Chapter 2 Data sources

With the constant economic development and drastic urban growth of the US, it is intriguing to find datasets that could help us identify socioeconomic changes and factors that affect these changes across different states and counties in the US. Ivy encountered this comprehensive dataset —- Atlas of Rural and Small-town America, which was aggregated by USDA agencies and the ERS research team (dataset link:https://www.ers.usda.gov/data-products/atlas-of-rural-and-small-town-america/download-the-data/). This dataset provides us with a broad range of socioeconomic factors across the nation, which are classified based on the general categories. These datasets include People.csv, Jobs.csv, County classifications.csv, Income.csv, Veterans.csv, with a complementary file explaining the variables used in each of the dataset. The following paragraphs describes what each of the dataset contains in a little more detail .

The raw data has 3278 rows grouped by states, where each row represents a county. One important thing to notice is that the first row of the whole dataset is the data about US overall, and the first row of each state shows the overall information of each variable for the United States, and the first row of each group contains information of each variable for that particular state; therefore, the data is actually describing information of 3225 rural counties.

People.csv contains demographic data from the American Community Survey, including information about the total population rate change, international migration, migration, immigration, education, population density, age composition, race and ethnicity composition, and family composition across all states and counties. Most variables are numerical, except for the State and County columns.

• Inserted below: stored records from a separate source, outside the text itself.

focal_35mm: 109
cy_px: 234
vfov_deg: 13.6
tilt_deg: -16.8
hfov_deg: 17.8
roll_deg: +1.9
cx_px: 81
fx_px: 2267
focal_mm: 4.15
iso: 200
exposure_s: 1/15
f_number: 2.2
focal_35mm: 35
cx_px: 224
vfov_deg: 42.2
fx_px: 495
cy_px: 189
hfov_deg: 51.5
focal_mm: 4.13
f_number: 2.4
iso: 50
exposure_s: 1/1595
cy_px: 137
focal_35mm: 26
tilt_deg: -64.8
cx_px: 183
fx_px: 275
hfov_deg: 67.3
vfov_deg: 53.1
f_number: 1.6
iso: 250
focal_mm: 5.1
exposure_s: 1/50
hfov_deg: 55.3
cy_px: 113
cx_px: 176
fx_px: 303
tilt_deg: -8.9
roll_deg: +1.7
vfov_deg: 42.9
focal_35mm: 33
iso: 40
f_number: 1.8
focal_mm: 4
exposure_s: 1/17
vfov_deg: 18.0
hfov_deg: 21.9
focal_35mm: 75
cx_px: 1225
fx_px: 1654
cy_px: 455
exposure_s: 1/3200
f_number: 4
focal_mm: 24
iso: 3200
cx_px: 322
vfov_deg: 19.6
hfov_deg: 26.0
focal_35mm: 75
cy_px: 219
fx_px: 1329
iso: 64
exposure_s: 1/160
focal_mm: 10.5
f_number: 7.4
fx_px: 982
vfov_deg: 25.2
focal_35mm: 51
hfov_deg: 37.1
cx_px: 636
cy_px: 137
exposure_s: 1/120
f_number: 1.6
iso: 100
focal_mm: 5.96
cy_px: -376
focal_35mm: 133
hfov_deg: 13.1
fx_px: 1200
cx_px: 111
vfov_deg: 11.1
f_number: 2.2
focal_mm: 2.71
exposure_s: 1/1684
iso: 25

Job.csv contains Economic data from the Bureau of Labor Statistics and other resources, including information about unemployment rate, labor force, occupational composition. Most entries are counts and percentages information of each variable which are all numerical, except for the State and County columns.

Income.csv contains Economic data from the U.S Census Bureau’s Small Area Income and Poverty Estimates (SAIPE), including information about Poverty rate for all age, poverty for age under 18, Deep poverty, median household income and per capita income. Also, Most entries are counts and percentages information of each variable which are all numerical, except for the State and County columns.

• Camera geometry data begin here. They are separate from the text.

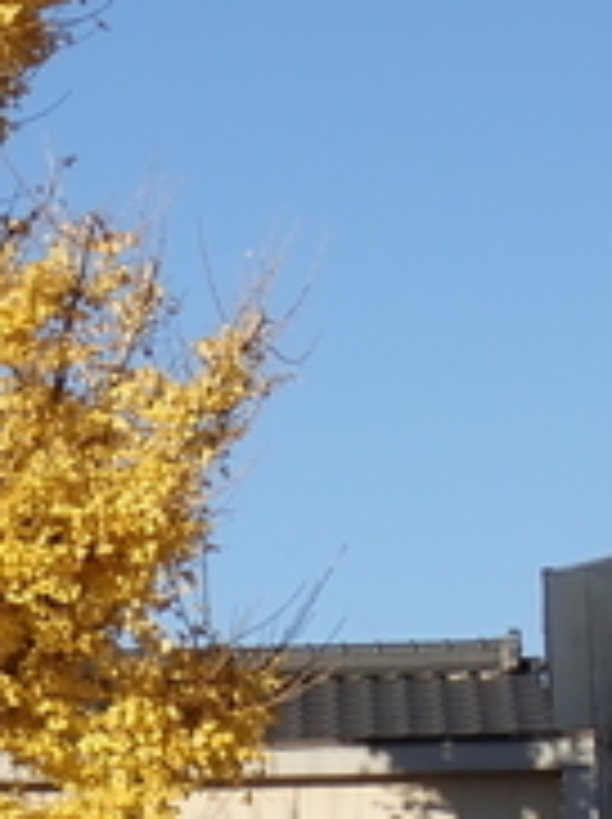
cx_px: -202
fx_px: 4442
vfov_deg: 10.5
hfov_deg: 7.8
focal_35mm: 188
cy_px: 310
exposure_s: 1/500
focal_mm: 10.29
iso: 100
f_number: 5
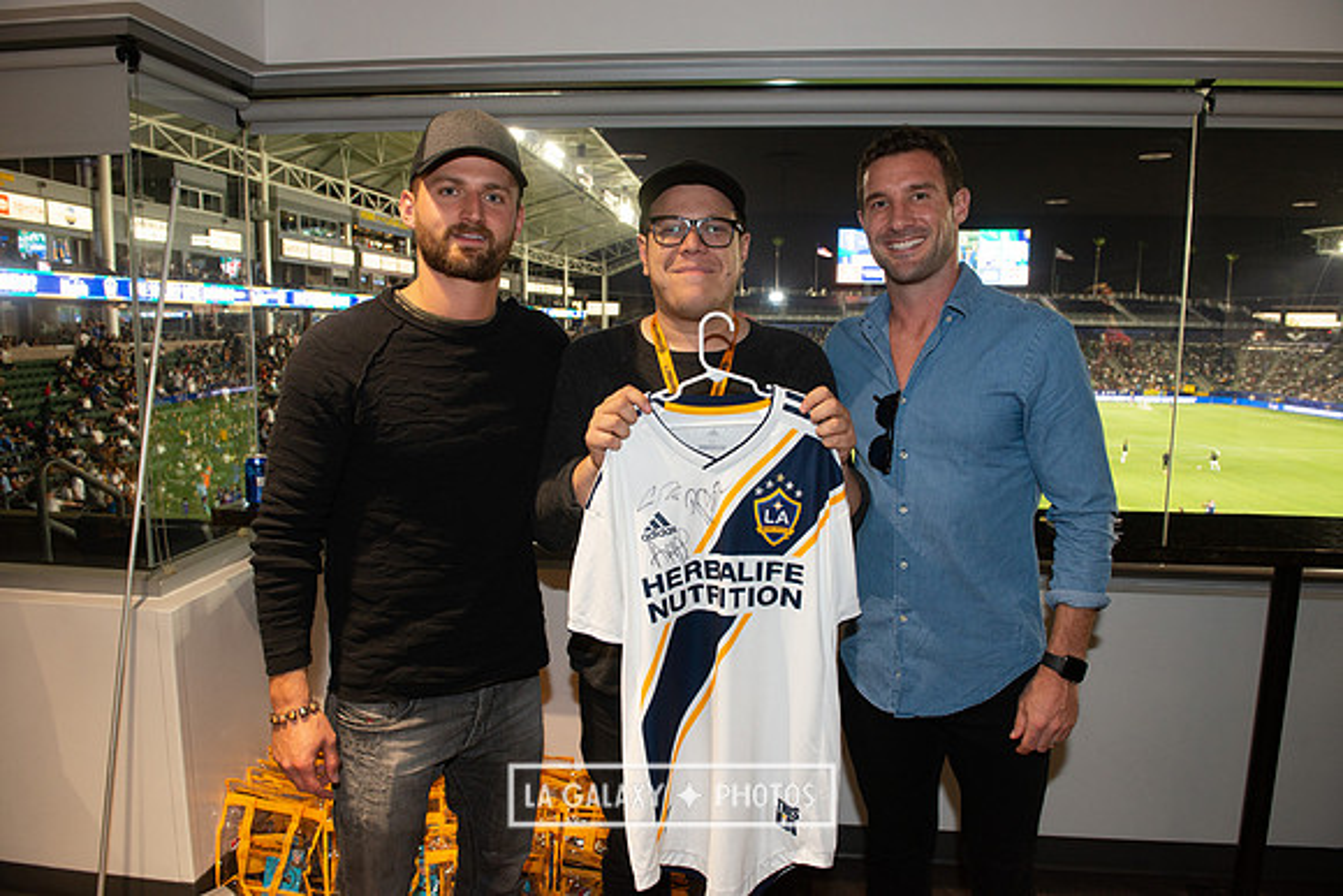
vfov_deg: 53.2
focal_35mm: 24
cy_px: 448
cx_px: 672
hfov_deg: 73.7
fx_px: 896
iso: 640
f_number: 6.3
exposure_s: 1/60
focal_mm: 24
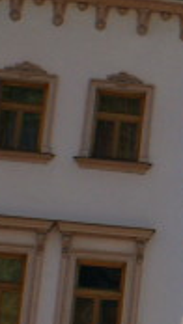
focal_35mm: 185
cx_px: 629
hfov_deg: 5.9
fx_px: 1594
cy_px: 138
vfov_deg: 11.6
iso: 200
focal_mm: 20
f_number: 10
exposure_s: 1/400
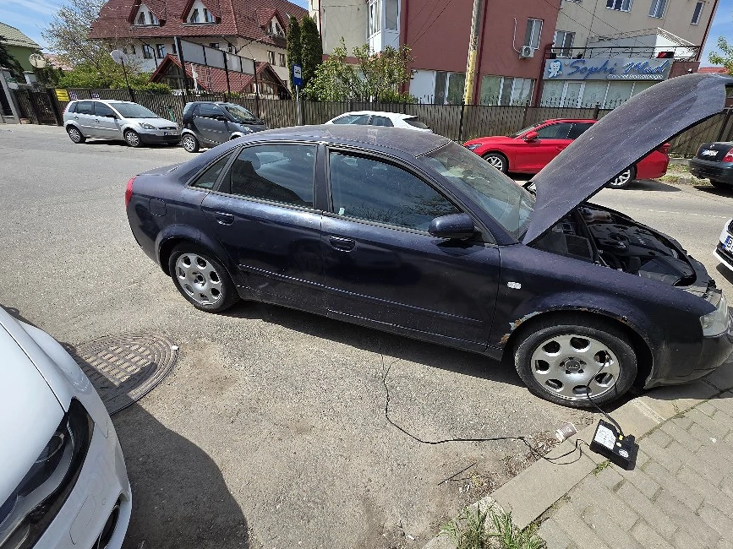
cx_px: 397
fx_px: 318
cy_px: 250
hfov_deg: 98.0
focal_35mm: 15
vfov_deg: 81.5
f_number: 1.9
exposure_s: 1/2500
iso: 40
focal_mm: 2.2
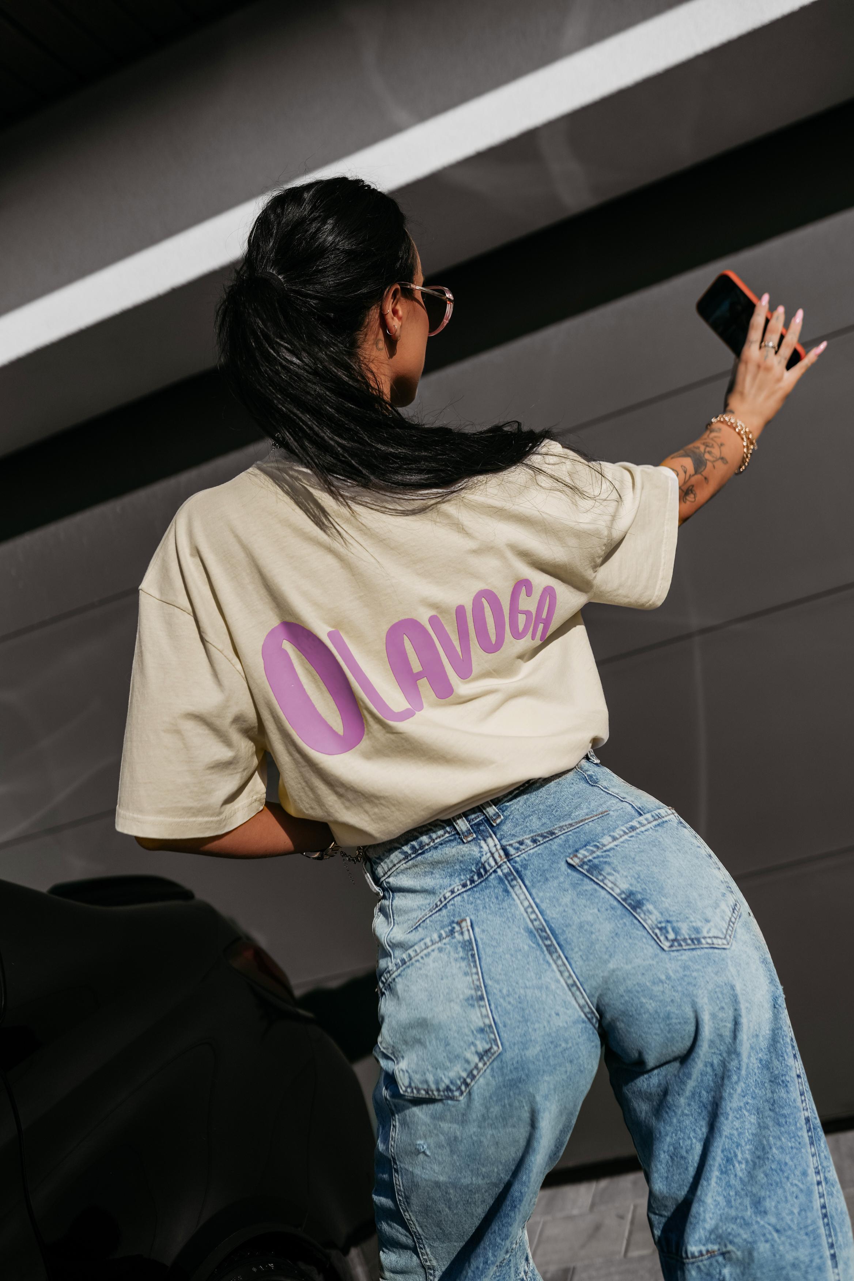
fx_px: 1245
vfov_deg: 54.4
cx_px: 427
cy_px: 640
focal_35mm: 35
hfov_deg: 37.9
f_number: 2.2
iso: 50
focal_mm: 35
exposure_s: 1/6400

Veterans.csv contains data that represents indicators from the American Community Survey on social and economic conditions of veterans; however, we decided not include this dataset for our analyses, since we would like to focus on more general socioeconomic status variables for this project such as income rates and unemployment rates.

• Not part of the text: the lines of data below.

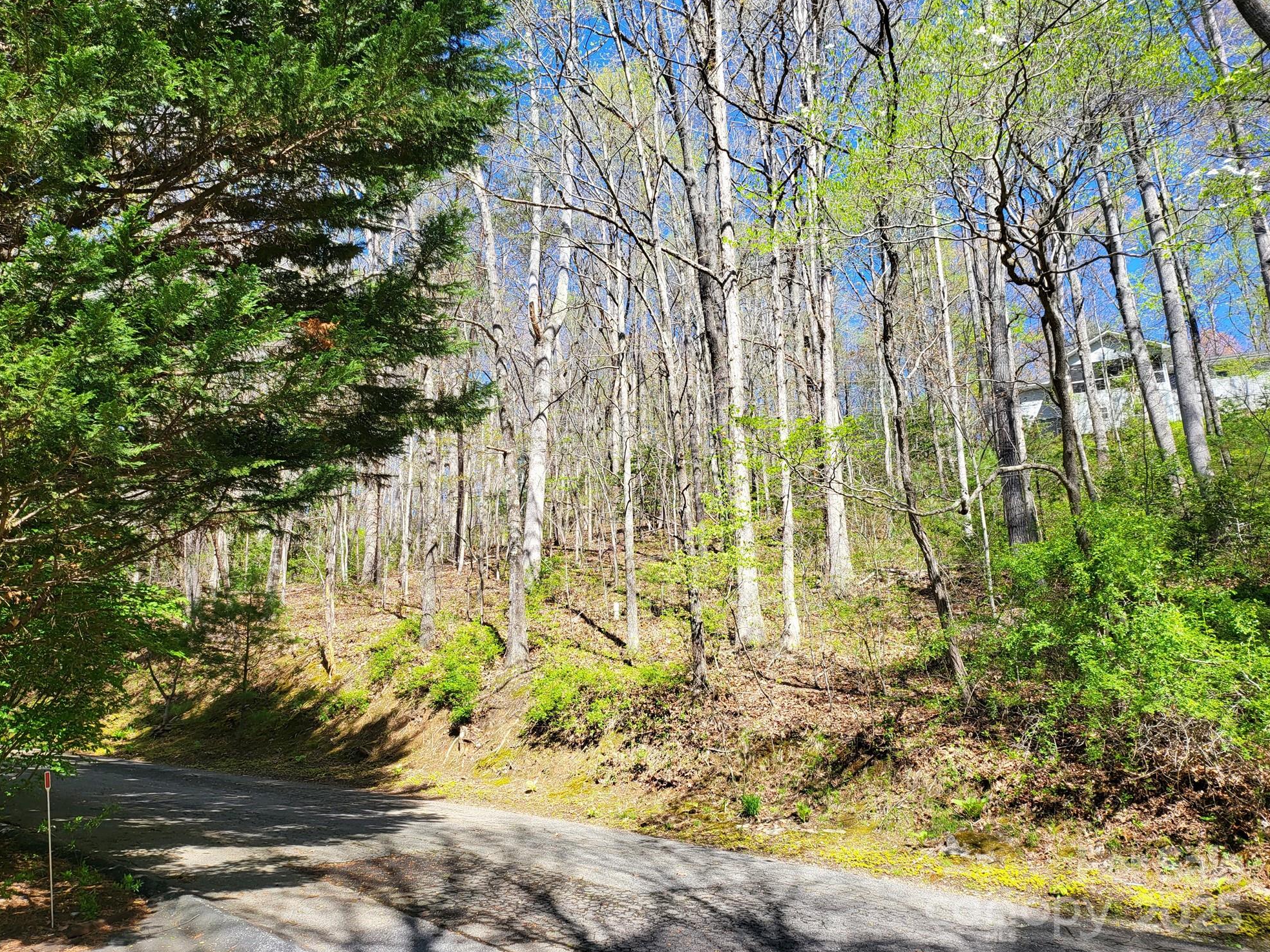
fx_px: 917
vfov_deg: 54.9
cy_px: 472
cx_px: 629
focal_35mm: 25
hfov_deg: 69.4
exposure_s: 1/790
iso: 40
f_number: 1.8
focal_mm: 5
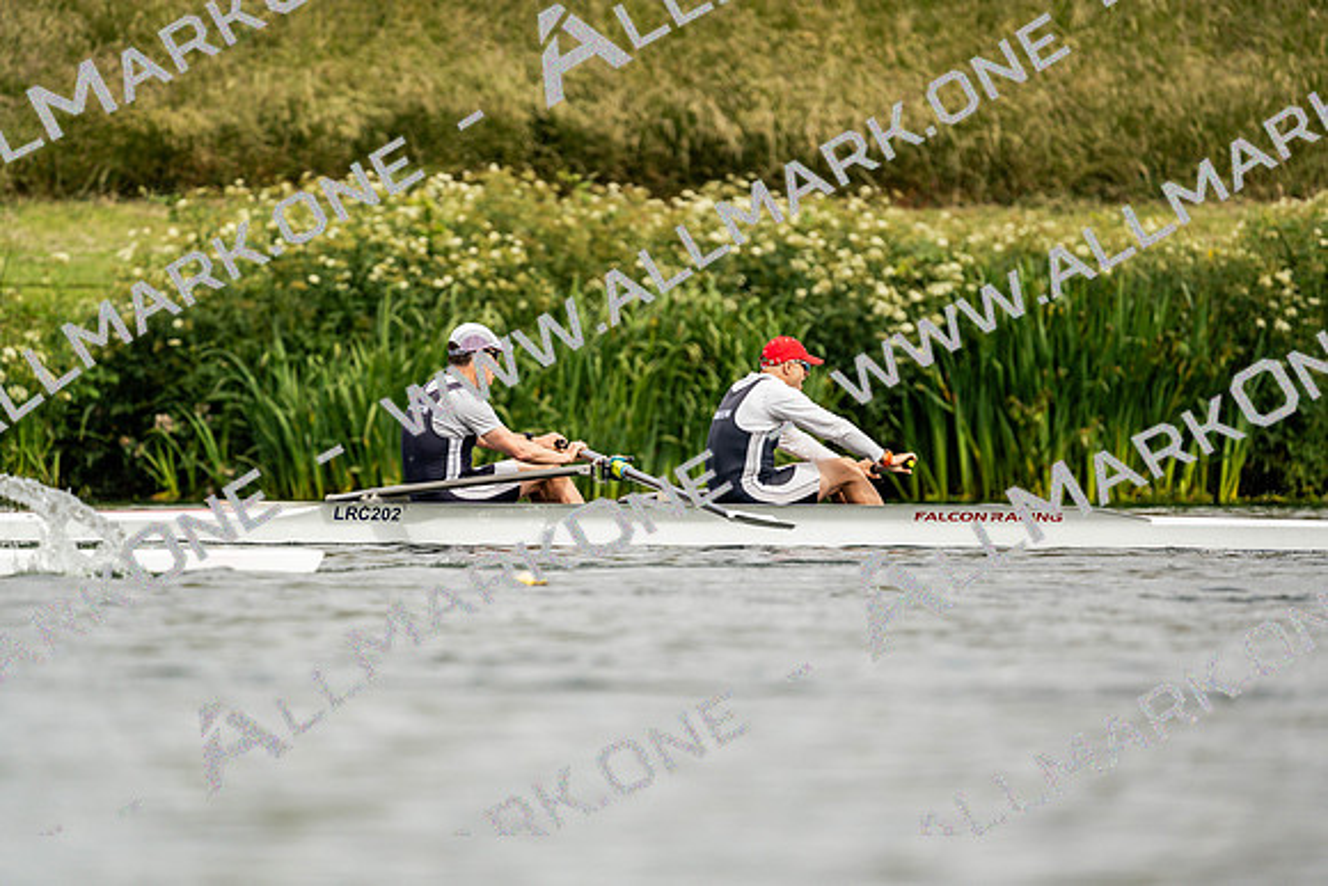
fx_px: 22137
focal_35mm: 600
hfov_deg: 3.4
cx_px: 664
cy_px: 443
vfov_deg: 2.3
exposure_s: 1/2000
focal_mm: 600
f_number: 6.3
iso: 320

County classifications.csv contains information about several categorical variables, such as Rural-urban continuum, population loss, manufacturing-dependent counties, economic dependence and other ERS county codes. Some of these variables are binary, where 1 means the county is in that category and 0 means otherwise. Others are categorical variables showing which level a county is in for that variable.

2.1 Possible issues

A significant number of social and economic variables of 3225 rural counties are included in these dataset; in addition, a considerable large number of variables only have data on a specific year. Thus, it could be difficult for our team to accurately capture all the information and patterns. Moreover, some data dates before 2005, which may be less valuable for us to dig in. Hence, we might select a subset of variables that are more relevant and comprehensive to work with. For example, we may use the average of the more recent years of some variables to analyze dependancy andspatial relationships, and use the data on a range of different years for time series analysis.